— TASK —
Reproduce the lines from the start of the records through the line holding "camperservicestation op", inclusive, character for character.

[Source data]
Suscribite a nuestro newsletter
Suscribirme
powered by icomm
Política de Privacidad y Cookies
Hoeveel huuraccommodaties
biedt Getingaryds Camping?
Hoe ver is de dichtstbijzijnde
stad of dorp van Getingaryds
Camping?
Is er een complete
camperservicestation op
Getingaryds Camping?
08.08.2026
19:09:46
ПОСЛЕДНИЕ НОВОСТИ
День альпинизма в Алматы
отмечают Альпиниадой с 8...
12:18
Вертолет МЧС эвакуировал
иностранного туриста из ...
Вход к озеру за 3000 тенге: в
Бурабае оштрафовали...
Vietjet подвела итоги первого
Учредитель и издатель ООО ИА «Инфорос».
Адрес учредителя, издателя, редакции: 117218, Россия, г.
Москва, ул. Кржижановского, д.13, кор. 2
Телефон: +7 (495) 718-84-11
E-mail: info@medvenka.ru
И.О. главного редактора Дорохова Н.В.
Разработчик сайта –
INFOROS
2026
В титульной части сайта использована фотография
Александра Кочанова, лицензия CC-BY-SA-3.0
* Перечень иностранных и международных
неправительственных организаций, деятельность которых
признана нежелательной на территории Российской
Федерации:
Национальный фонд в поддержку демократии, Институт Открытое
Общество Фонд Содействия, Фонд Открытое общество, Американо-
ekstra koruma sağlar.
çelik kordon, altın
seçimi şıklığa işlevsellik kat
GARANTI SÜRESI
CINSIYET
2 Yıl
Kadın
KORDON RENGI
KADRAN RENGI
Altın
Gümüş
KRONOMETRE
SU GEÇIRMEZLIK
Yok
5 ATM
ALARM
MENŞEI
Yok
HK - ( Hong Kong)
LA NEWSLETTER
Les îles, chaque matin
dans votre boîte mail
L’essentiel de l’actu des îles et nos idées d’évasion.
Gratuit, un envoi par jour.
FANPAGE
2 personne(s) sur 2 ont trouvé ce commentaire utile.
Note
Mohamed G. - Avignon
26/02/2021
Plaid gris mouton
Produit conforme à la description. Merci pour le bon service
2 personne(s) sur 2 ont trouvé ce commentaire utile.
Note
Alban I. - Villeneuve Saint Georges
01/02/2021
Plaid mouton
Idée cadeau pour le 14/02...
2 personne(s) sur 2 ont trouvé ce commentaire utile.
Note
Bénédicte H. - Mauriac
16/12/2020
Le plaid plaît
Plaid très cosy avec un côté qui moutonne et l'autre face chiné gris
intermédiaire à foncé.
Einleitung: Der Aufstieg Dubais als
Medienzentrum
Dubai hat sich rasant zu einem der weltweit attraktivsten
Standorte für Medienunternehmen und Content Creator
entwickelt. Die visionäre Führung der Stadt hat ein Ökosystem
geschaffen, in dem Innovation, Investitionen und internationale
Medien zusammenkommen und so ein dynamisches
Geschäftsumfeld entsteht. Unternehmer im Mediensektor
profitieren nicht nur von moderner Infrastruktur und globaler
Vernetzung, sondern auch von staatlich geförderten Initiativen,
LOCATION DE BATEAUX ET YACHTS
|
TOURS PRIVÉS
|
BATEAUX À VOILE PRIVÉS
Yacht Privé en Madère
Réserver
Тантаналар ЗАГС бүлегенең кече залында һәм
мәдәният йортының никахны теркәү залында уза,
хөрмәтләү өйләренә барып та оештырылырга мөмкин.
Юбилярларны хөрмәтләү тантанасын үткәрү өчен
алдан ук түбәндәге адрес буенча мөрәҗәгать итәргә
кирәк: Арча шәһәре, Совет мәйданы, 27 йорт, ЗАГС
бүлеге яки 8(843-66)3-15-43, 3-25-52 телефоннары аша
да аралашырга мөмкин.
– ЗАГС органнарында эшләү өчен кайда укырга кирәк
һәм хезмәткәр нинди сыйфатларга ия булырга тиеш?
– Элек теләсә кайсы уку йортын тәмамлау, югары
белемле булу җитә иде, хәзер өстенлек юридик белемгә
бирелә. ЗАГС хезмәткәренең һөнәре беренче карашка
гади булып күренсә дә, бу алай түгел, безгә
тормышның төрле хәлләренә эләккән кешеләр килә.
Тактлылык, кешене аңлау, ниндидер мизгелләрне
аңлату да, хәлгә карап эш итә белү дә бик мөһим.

— REPLY TO THE TASK —
Suscribite a nuestro newsletter
Suscribirme
powered by icomm
Política de Privacidad y Cookies
Hoeveel huuraccommodaties
biedt Getingaryds Camping?
Hoe ver is de dichtstbijzijnde
stad of dorp van Getingaryds
Camping?
Is er een complete
camperservicestation op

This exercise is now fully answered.